ILUSTRE DESCONHECIDO
É pouco, quase nada. Abbas é um ilustre desconhecido na melhor acepção do termo. Na prática ele preenche a vaga que Osmar Dias, o irmão de Alvaro, não preencheu em tempo oportuno. Osmar irá concorrer pelo PDT e terá o apoio de Alvaro, ainda que de modo oficioso. Na fachada, no entanto, o senador tapa o buraco e cala os críticos internos – se é que eles existem – com um candidato de fancaria.
DO PRÓPRIO BOLSO
Abbas é funcionário do gabinete de Alvaro Dias em Brasília, mas vem cumprindo expediente no escritório político do senador, em Curitiba. A lei permite. Em 2014, ele doou do próprio bolso R$ 2 mil para a campanha reeleitoral de Alvaro ao Senado, ambos ainda no PSDB.
MENOS DE 2 MIL VOTOS
Abbas também tentou incursionar pela carreira política. Em 2000 foi candidato a vereador em Curitiba, amealhando menos de 2 mil votos, todos eles concentrados na região do Parolin e do Prado Velho. Os vizinhos, ao menos, lhe foram fiéis.
A BRONCA COM OSMAR
A pré-candidatura atende à parcela de filiados do Podemos – se é que eles existem – que era contrária a apoiar o pedetista Osmar Dias. A bronca baseava-se na recusa de Osmar em filiar-se à sigla quando lhe foi oferecida a presidência do Podemos no Paraná e outros tantos quitutes políticos. Osmar recusou o convite calçando botas de couro grosso: disse que só iria para um partido que pudesse comandar. Por isso não foi para o PSB. Pela mesma razão não foi para o Podemos onde, se sabe, o irmão é o cacique e o pajé.
LIVRE PARA VOAR
Observadores internos (e externos) dizem que a escolha de Paulo de Tarso Abbas para disputar o governo do Paraná pelo partido tem cor definida: laranja. Parece verdade. Com a postulância de Abbas, assim, meio forçada, Alvaro Dias fica livre para selar alianças, apoiar Osmar ao governo, ainda que extraoficialmente, fechar acordo com outras siglas e ainda, no dia eleição, fingir que vota em Abbas quando, em verdade, votará no irmão e naqueles que o apoiarem na empreitada presidencial, pertençam ou não à sigla. Não é caso de infidelidade. É da prática. Com um partido nanico como o Podemos só resta a Alvaro emplacar uma grande aliança, sem amarras à direita e à esquerda, e esperar que o mundo gire a seu favor.
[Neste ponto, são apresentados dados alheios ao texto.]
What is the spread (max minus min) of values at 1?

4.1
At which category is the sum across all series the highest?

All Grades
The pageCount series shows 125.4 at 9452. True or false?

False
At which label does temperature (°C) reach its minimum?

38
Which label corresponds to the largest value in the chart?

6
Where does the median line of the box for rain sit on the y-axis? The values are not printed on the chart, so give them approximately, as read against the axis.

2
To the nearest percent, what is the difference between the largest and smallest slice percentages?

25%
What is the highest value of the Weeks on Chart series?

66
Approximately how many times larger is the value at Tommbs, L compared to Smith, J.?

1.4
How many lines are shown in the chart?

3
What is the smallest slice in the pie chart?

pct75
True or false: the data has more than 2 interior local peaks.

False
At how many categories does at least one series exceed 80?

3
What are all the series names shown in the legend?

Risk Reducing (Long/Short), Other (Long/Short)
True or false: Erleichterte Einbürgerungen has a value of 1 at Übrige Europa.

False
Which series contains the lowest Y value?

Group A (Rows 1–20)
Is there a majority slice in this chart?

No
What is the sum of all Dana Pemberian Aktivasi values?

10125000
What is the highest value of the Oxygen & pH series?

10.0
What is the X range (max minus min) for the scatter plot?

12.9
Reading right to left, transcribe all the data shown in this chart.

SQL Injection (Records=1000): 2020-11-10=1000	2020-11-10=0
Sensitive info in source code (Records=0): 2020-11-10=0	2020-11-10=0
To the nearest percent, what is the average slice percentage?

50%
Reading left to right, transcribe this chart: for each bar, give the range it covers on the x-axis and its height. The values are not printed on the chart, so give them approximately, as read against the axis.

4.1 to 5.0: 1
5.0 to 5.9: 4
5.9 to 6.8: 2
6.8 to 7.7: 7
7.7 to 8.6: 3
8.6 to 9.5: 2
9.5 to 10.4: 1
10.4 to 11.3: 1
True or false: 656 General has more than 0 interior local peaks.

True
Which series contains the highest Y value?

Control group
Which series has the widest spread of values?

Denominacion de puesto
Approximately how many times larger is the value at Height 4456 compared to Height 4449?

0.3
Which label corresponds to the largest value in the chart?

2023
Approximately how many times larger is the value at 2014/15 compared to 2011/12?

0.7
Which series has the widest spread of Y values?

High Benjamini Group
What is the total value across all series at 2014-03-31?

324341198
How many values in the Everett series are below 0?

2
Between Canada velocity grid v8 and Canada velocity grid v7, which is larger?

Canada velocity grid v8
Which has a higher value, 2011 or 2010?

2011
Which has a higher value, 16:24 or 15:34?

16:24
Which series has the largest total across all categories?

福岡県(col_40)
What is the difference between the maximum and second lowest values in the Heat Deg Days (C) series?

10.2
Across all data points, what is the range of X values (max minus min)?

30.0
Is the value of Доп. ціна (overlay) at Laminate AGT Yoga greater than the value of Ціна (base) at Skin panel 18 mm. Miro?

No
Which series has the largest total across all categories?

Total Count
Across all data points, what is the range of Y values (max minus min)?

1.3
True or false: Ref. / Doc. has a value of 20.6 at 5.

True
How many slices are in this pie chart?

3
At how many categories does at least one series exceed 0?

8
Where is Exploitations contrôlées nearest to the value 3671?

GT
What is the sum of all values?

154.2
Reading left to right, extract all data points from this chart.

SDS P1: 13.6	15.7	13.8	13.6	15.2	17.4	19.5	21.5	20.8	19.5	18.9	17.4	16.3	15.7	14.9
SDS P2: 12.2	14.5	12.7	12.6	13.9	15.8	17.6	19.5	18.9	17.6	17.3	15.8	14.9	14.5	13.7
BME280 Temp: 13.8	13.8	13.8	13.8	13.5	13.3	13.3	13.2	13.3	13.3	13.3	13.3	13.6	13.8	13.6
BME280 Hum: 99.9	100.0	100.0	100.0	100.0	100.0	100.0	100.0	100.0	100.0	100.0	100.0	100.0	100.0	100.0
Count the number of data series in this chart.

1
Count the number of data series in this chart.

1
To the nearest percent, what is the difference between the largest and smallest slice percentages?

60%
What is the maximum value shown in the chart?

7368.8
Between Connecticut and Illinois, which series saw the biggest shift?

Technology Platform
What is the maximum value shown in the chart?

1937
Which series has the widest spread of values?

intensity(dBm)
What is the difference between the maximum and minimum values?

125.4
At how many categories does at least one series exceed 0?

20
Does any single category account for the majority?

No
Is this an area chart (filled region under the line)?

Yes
Abbas bem sabe disso. Em laranjês fluente.
ASA DE MORCEGO, VENENO DE COBRA
P.S.: Na Boca Maldita, correm duas maldades: 1) o vice de Paulo de Tarso Abbas será o Bruxo Chik Jeitoso. 2) O candidato preferido de Alvaro ao governo era Carlinhos Vidente, mas ele não previu sua própria vitória.